How Easky got on the surf map
The 1979 World Championships
In 1979 the Smirnoff Pro/Am World Surfing Championships came to Easky — a fishing village on the north Sligo coast that most of Ireland had never heard of. The swell behaved, the weather behaved, and Easky landed on the international surf map and stayed there. Sixteen years later the Irish Surfing Association moved its headquarters to a building on Main Street. Neither has been undone.
O'Dowd, McDonnell, McSweeney
Roslee Castle
The tower house on the pier was built in 1207 for Oliver McDonnell, a McDonnell of the Isles who came south to Sligo to marry into the O'Dowd chieftaincy. The McSweeneys — gallowglass families brought in from Donegal — held it later as under-chiefs of Tireragh, on and off through to the 1641 rebellion. By the late twentieth century it was crumbling into the sea. The locals formed a Save The Castle Fund in the 1980s, did the repair work themselves, and that is the only reason it is still standing.

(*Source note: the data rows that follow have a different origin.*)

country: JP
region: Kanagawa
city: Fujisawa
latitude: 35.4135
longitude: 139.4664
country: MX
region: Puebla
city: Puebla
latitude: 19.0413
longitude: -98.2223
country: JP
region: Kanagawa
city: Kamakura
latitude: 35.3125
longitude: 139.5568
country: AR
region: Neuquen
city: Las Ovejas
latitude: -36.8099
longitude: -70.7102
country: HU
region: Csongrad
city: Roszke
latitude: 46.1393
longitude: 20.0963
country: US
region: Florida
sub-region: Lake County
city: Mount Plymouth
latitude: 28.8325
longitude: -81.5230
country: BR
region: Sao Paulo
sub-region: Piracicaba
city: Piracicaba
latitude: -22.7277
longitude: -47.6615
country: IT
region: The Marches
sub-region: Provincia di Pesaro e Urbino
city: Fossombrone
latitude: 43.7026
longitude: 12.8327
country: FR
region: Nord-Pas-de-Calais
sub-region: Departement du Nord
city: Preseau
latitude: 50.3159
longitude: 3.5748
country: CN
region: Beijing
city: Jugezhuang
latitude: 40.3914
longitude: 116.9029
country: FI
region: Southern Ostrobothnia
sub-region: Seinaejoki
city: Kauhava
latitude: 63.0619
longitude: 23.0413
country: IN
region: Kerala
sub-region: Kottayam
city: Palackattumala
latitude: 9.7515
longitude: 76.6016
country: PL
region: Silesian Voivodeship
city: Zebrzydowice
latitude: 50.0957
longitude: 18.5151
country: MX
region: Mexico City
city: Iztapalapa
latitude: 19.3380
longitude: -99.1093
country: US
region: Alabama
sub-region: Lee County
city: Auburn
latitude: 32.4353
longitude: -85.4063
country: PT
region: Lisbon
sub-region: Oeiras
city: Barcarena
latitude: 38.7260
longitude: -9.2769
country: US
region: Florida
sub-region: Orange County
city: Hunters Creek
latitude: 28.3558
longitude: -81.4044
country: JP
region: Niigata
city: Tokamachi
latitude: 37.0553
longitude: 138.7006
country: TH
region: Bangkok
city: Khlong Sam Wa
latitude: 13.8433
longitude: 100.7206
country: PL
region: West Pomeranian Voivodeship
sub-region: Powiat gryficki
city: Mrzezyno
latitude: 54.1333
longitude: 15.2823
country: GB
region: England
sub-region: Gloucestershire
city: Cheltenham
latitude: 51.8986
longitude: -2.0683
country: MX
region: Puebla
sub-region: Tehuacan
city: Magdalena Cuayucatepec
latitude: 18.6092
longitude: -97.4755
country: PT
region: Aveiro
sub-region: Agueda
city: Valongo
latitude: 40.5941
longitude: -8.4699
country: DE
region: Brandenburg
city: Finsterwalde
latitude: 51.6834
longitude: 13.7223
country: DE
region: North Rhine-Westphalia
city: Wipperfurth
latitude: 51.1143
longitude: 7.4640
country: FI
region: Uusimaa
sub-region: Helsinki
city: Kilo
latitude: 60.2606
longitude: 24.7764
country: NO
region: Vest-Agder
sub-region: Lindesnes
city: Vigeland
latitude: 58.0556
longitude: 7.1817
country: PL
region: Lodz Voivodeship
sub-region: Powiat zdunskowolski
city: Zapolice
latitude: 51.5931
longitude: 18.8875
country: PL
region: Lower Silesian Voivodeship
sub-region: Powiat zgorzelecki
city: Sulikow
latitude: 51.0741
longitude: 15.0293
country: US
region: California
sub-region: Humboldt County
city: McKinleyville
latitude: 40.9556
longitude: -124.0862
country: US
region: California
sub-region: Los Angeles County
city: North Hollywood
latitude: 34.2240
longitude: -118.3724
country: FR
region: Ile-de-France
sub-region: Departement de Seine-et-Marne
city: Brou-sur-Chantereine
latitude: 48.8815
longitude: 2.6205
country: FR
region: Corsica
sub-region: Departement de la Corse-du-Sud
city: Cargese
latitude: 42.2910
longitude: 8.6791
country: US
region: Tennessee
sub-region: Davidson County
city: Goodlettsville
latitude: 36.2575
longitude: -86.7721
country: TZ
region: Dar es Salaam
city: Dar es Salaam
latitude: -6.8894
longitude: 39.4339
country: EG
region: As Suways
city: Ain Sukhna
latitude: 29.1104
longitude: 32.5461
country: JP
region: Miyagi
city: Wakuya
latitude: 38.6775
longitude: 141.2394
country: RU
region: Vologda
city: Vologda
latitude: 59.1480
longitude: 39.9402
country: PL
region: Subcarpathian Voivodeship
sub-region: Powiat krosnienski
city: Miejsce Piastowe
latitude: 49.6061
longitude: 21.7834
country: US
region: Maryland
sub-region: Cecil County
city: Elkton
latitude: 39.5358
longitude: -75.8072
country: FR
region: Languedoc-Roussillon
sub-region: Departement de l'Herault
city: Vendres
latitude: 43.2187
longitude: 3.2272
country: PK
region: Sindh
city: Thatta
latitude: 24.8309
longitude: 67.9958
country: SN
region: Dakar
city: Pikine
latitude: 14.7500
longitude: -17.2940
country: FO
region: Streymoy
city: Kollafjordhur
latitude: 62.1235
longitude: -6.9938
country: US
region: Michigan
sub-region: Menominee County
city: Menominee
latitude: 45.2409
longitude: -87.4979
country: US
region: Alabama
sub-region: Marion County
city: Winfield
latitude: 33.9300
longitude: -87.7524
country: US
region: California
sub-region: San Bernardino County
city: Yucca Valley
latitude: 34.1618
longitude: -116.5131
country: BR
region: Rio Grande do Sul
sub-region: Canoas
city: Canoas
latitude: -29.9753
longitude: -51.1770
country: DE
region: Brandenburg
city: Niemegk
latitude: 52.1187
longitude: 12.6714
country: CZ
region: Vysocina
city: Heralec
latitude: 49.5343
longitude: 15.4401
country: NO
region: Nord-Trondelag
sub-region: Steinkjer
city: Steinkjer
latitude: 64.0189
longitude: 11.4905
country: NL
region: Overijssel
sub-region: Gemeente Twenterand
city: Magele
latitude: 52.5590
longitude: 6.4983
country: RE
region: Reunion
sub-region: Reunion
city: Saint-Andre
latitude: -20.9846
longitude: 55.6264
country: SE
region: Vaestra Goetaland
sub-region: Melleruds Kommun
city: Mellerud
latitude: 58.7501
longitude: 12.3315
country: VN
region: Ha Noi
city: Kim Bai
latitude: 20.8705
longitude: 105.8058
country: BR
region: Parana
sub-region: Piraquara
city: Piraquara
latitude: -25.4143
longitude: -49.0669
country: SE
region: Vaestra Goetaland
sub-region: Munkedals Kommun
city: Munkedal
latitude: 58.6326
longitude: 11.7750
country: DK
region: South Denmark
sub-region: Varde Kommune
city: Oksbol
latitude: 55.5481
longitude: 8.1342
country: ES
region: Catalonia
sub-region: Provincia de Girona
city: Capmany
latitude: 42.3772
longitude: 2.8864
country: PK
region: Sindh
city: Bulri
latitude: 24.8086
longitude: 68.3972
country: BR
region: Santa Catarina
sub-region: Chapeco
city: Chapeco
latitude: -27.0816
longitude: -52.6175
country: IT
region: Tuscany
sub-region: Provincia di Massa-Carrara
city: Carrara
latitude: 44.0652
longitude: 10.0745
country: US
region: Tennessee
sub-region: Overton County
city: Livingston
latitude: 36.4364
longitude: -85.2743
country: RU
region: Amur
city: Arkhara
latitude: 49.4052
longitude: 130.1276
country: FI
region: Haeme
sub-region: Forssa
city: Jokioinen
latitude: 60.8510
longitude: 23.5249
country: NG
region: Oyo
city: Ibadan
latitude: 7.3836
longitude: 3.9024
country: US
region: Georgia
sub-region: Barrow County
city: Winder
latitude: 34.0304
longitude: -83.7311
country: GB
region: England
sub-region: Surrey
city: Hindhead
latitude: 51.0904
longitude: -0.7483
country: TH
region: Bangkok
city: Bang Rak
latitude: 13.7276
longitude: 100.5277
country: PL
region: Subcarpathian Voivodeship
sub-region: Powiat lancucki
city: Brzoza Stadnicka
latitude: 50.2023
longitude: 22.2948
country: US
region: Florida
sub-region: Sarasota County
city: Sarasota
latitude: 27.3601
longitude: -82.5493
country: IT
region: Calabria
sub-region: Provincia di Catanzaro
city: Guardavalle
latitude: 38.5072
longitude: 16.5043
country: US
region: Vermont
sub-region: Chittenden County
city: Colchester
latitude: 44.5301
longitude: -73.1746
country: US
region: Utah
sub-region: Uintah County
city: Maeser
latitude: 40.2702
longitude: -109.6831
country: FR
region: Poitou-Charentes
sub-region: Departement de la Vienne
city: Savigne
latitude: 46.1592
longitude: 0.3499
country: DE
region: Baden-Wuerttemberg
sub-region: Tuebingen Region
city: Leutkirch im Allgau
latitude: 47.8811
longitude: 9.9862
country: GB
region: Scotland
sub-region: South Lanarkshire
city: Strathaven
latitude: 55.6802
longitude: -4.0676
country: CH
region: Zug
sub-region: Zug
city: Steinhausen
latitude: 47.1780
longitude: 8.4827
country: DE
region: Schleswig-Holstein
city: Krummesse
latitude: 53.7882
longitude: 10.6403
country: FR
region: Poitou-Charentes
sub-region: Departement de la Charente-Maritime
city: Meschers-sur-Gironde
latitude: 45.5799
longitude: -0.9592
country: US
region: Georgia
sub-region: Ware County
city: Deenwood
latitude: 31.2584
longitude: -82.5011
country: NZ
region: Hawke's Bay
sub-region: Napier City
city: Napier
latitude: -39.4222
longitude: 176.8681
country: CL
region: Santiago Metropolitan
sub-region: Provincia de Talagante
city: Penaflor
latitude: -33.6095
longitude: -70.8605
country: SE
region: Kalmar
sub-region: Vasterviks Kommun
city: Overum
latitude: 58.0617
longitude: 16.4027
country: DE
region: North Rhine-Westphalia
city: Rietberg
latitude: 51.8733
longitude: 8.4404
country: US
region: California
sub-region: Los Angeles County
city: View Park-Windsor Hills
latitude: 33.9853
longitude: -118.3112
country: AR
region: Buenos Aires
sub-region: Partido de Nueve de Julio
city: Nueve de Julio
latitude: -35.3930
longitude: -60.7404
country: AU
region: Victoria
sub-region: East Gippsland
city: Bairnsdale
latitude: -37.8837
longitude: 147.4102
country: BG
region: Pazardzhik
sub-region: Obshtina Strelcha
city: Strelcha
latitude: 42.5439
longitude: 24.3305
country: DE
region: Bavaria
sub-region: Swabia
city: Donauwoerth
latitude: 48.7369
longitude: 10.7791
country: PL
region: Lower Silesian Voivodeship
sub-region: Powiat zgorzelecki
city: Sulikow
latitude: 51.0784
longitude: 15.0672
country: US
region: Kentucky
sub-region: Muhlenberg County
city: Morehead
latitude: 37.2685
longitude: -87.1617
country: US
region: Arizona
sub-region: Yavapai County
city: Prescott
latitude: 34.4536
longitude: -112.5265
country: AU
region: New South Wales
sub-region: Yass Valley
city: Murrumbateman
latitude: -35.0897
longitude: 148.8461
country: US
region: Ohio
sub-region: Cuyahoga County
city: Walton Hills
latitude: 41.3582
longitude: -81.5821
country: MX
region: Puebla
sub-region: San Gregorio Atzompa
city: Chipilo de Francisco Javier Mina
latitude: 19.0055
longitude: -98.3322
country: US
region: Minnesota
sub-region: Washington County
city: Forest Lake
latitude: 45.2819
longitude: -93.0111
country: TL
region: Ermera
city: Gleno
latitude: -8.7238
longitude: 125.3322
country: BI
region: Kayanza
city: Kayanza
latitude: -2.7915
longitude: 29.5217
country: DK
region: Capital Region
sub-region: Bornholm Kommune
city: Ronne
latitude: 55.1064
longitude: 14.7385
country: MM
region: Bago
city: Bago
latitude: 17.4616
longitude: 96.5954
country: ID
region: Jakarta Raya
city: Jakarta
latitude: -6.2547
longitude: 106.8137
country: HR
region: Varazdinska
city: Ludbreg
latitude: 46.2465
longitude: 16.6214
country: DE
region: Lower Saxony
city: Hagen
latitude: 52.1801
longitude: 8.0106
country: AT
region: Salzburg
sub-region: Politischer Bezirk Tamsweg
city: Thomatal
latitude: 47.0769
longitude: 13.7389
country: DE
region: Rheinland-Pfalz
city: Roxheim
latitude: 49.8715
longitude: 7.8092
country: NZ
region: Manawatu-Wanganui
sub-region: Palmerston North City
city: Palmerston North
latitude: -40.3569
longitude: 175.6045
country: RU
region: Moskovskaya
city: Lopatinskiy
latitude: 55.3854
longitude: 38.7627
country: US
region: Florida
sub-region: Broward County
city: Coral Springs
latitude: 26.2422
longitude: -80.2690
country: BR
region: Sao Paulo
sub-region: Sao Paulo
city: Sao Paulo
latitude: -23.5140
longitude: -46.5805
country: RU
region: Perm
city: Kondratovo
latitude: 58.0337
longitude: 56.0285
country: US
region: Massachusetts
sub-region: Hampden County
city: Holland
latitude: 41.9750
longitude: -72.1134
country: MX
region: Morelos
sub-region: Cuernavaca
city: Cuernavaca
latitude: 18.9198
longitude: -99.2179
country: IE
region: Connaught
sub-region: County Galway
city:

Fionn's argument with himself
The Split Rock
A glacial erratic the size of a small house sits in a field a mile south of the village, split clean down the middle. The geology is straightforward — the last ice sheet dropped it here and frost finished the job. The folklore is better. Fionn MacCumhaill was throwing stones from the top of the Ox Mountains in a giants' contest; his cast came up short of the sea; he leapt down, drew his sword and split the rock in temper. Local tradition says if you walk through the crack three times it will close on you. Most visitors walk through it once.
A spate river running through
The Easkey salmon
The Easkey is a short spate river — about twelve miles from Lough Easkey in the Ox Mountains down to the sea — and it runs hard after rain. The Easky Anglers' Association keeps the salmon and sea-trout fishery going. Season is short, the river is rod-only, and on a fresh river day the village is half full of men in chest waders walking up and down the bridge wondering whether to start.